• _Raw data_
-------

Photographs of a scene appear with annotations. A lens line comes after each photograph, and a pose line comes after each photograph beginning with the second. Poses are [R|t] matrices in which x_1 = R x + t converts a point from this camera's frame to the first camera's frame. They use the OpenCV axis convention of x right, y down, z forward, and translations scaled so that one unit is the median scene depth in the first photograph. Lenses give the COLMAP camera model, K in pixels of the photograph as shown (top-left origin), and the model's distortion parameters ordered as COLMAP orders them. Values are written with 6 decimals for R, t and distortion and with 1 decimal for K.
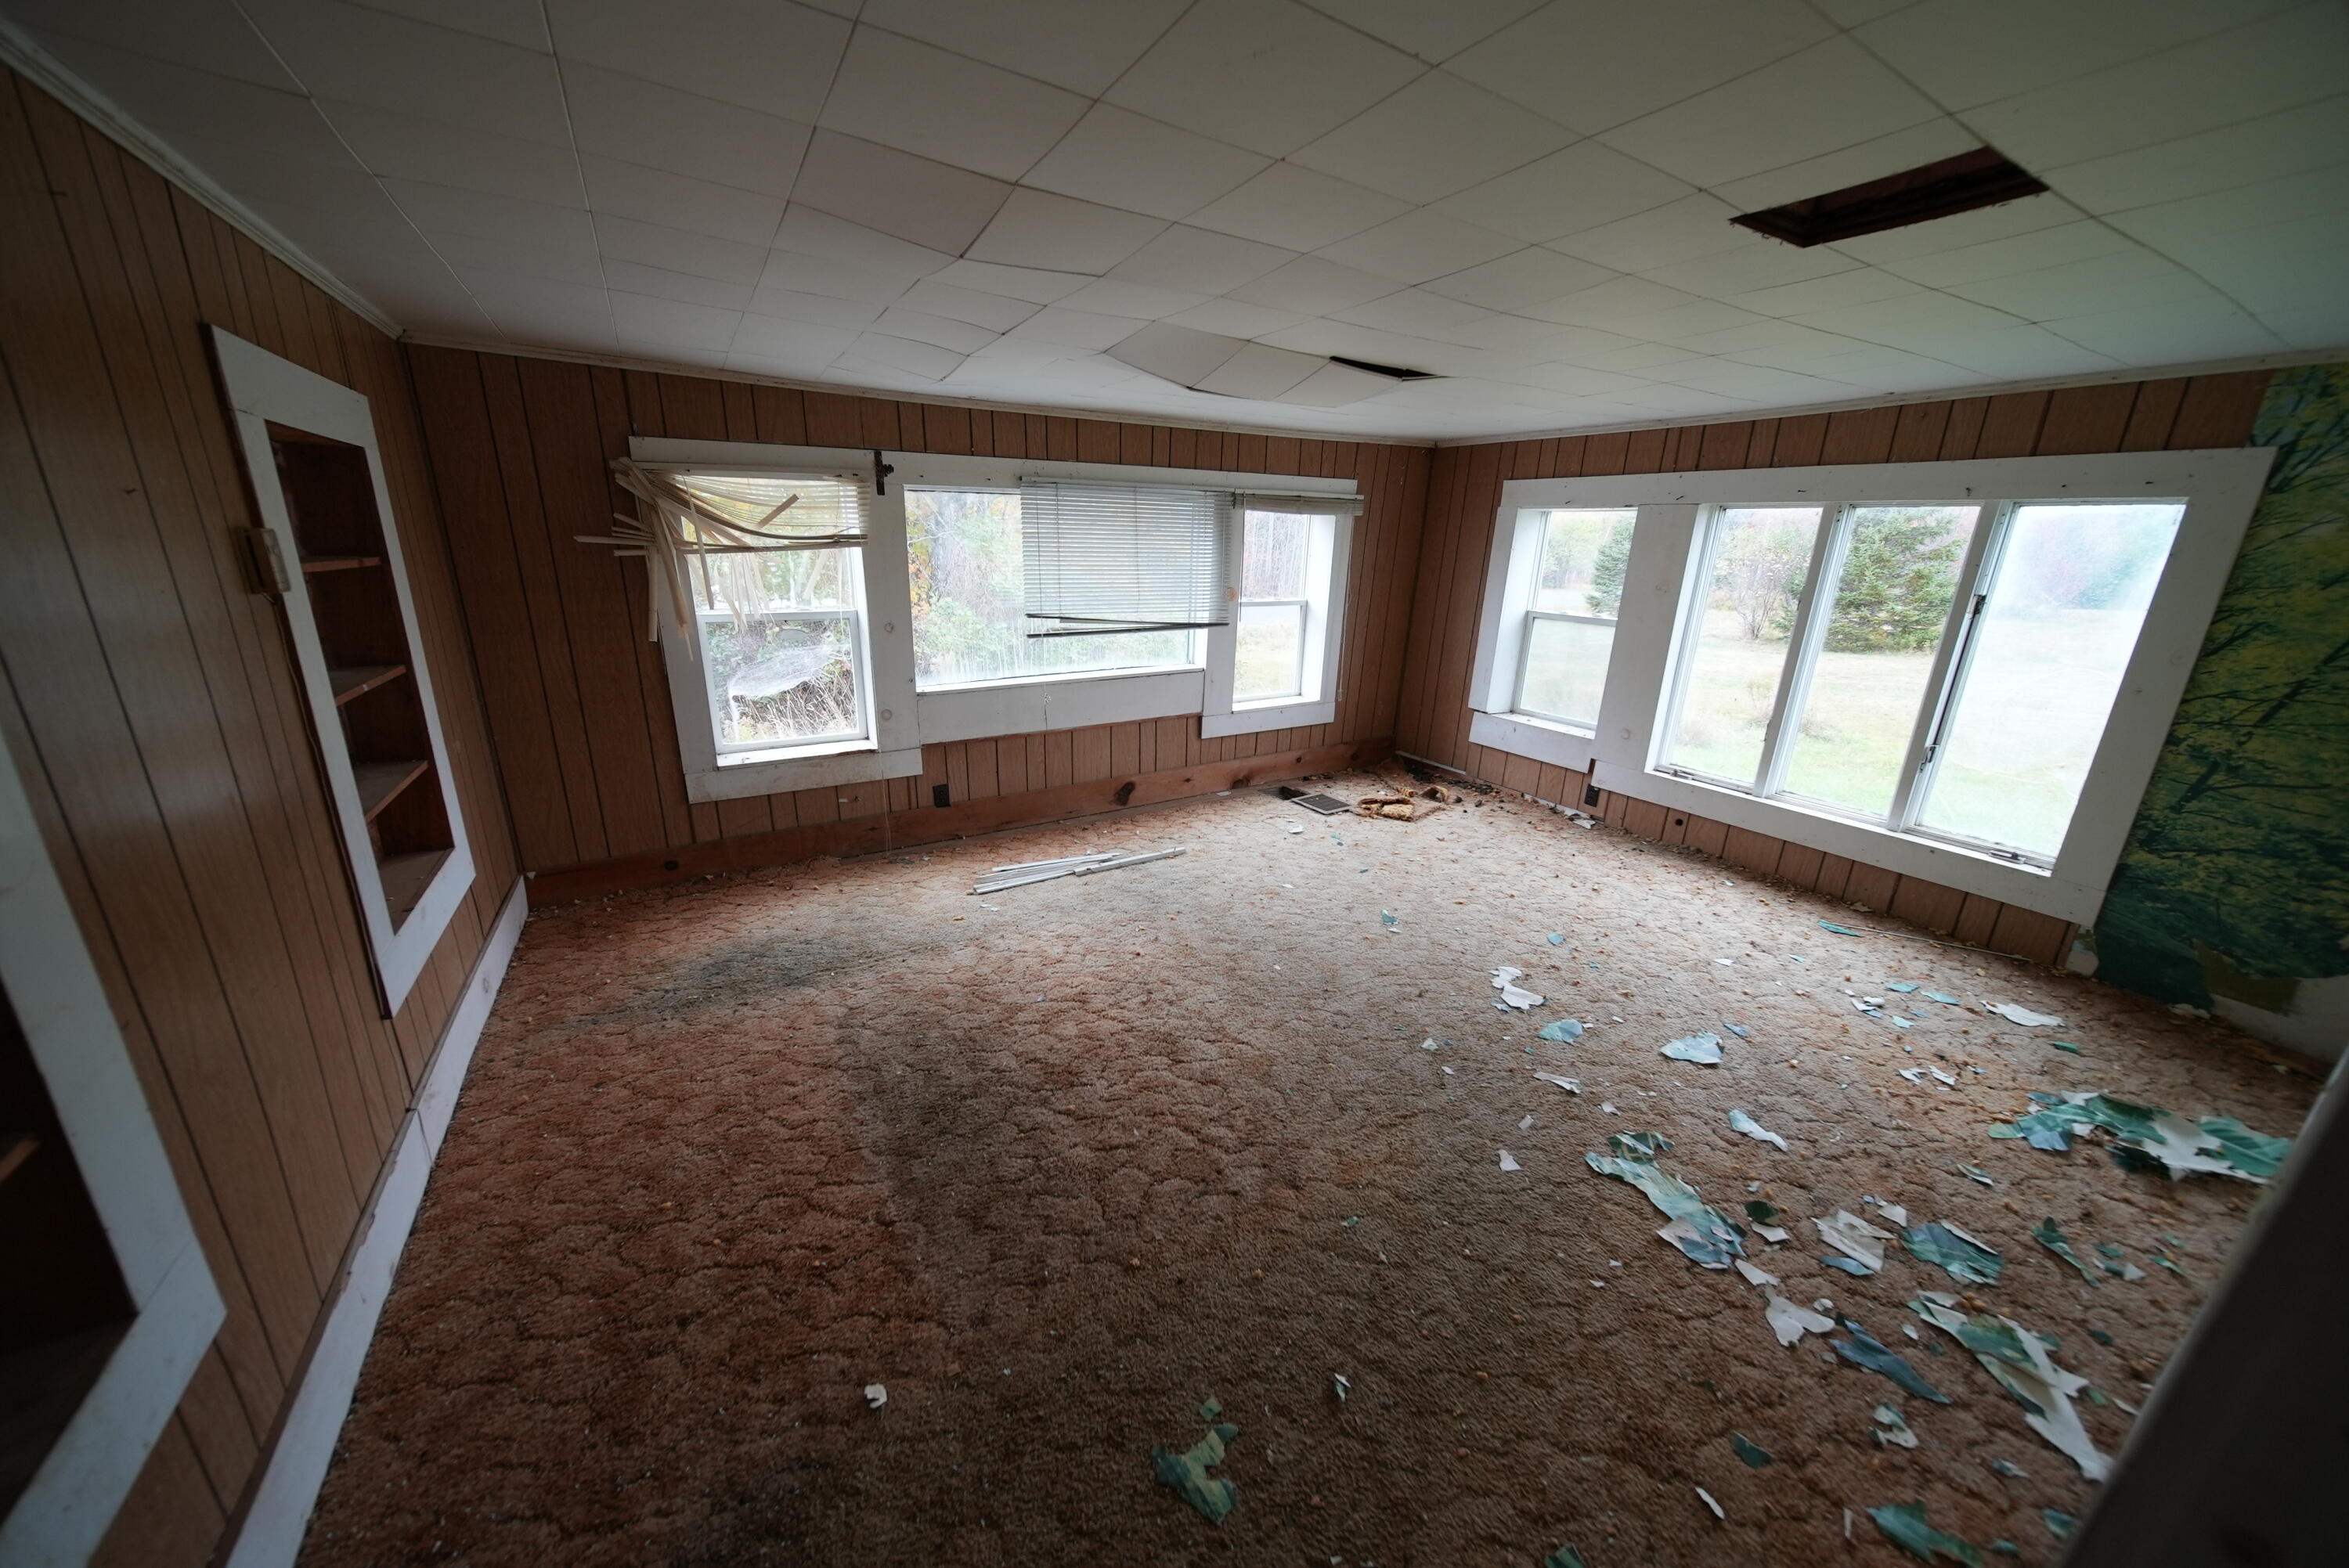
lens RADIAL K [[820.5, 0, 1164.9], [0, 820.5, 777.2], [0, 0, 1]] dist [-0.000760, -0.000594]
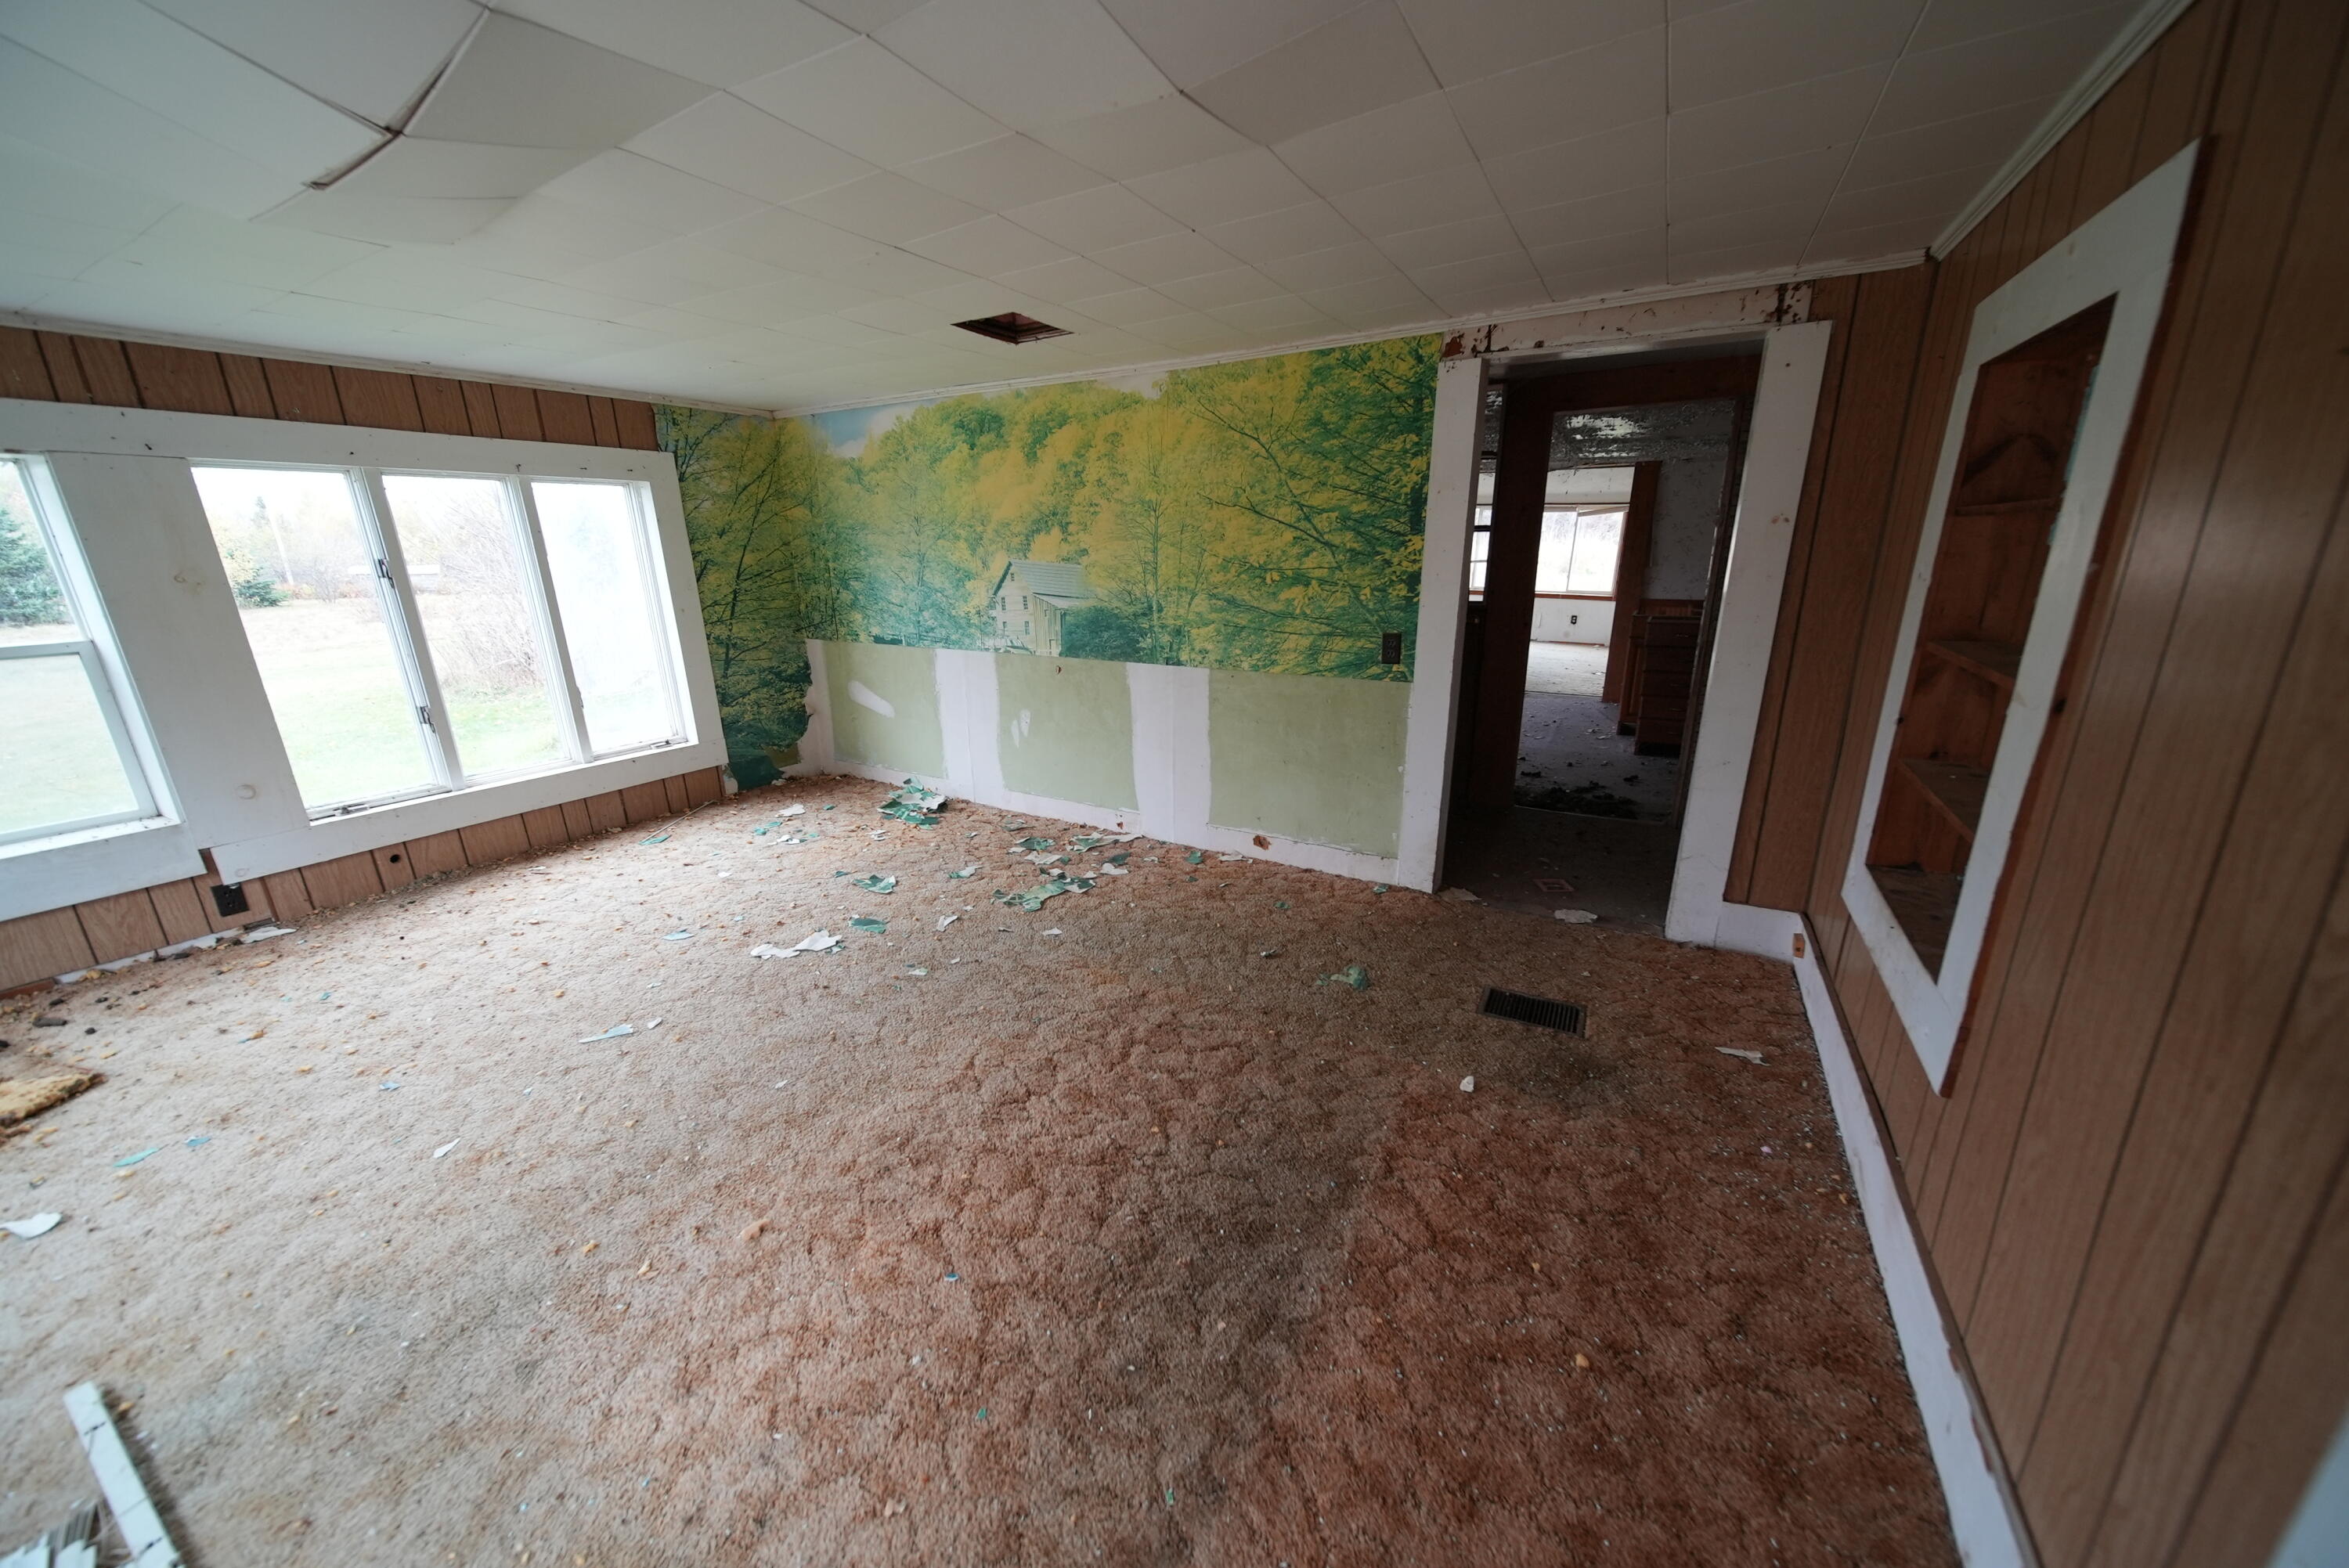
lens RADIAL K [[820.5, 0, 1171.2], [0, 820.5, 785.3], [0, 0, 1]] dist [-0.000760, -0.000594]
pose [[-0.493319, -0.262951, 0.829152, -0.554697], [0.250760, 0.869756, 0.425022, -0.217659], [-0.832920, 0.417589, -0.363129, 0.835217]]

-------

• _Required work_
Rewrite the lines above, replacing "lens line" with "camera line" and changing nothing else. Leave out the pictures.

• _Result of the task_
Photographs of a scene appear with annotations. A camera line comes after each photograph, and a pose line comes after each photograph beginning with the second. Poses are [R|t] matrices in which x_1 = R x + t converts a point from this camera's frame to the first camera's frame. They use the OpenCV axis convention of x right, y down, z forward, and translations scaled so that one unit is the median scene depth in the first photograph. Lenses give the COLMAP camera model, K in pixels of the photograph as shown (top-left origin), and the model's distortion parameters ordered as COLMAP orders them. Values are written with 6 decimals for R, t and distortion and with 1 decimal for K.
lens RADIAL K [[820.5, 0, 1164.9], [0, 820.5, 777.2], [0, 0, 1]] dist [-0.000760, -0.000594]
lens RADIAL K [[820.5, 0, 1171.2], [0, 820.5, 785.3], [0, 0, 1]] dist [-0.000760, -0.000594]
pose [[-0.493319, -0.262951, 0.829152, -0.554697], [0.250760, 0.869756, 0.425022, -0.217659], [-0.832920, 0.417589, -0.363129, 0.835217]]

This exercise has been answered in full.